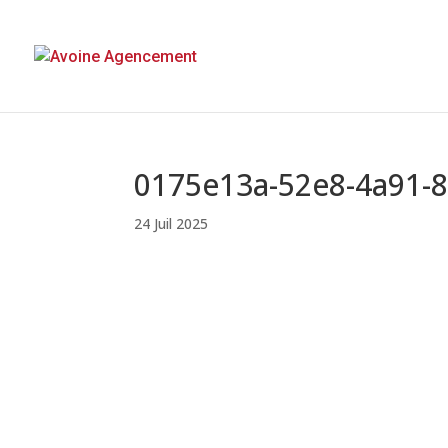
0175e13a-52e8-4a91-
24 Juil 2025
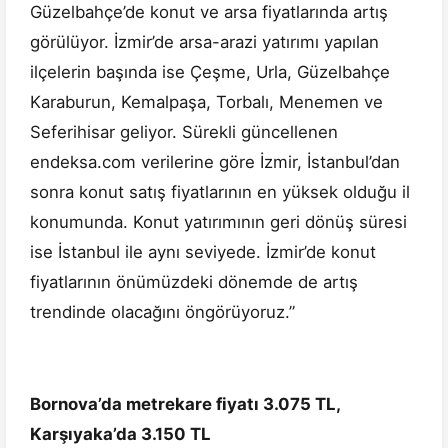
Güzelbahçe’de konut ve arsa fiyatlarında artış
görülüyor. İzmir’de arsa-arazi yatırımı yapılan
ilçelerin başında ise Çeşme, Urla, Güzelbahçe
Karaburun, Kemalpaşa, Torbalı, Menemen ve
Seferihisar geliyor. Sürekli güncellenen
endeksa.com verilerine göre İzmir, İstanbul’dan
sonra konut satış fiyatlarının en yüksek olduğu il
konumunda. Konut yatırımının geri dönüş süresi
ise İstanbul ile aynı seviyede. İzmir’de konut
fiyatlarının önümüzdeki dönemde de artış
trendinde olacağını öngörüyoruz.”
Bornova’da metrekare fiyatı 3.075 TL,
Karşıyaka’da 3.150 TL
◇ ◇ ◇ ◇ ◇ ◇ ◇
> [Job item] Your answer must be the lines from the one with "görülüyor. İzmir’de arsa-arazi" through the last line of the data, repeated exactly and with nothing else.

> [Final answer]
görülüyor. İzmir’de arsa-arazi yatırımı yapılan
ilçelerin başında ise Çeşme, Urla, Güzelbahçe
Karaburun, Kemalpaşa, Torbalı, Menemen ve
Seferihisar geliyor. Sürekli güncellenen
endeksa.com verilerine göre İzmir, İstanbul’dan
sonra konut satış fiyatlarının en yüksek olduğu il
konumunda. Konut yatırımının geri dönüş süresi
ise İstanbul ile aynı seviyede. İzmir’de konut
fiyatlarının önümüzdeki dönemde de artış
trendinde olacağını öngörüyoruz.”
Bornova’da metrekare fiyatı 3.075 TL,
Karşıyaka’da 3.150 TL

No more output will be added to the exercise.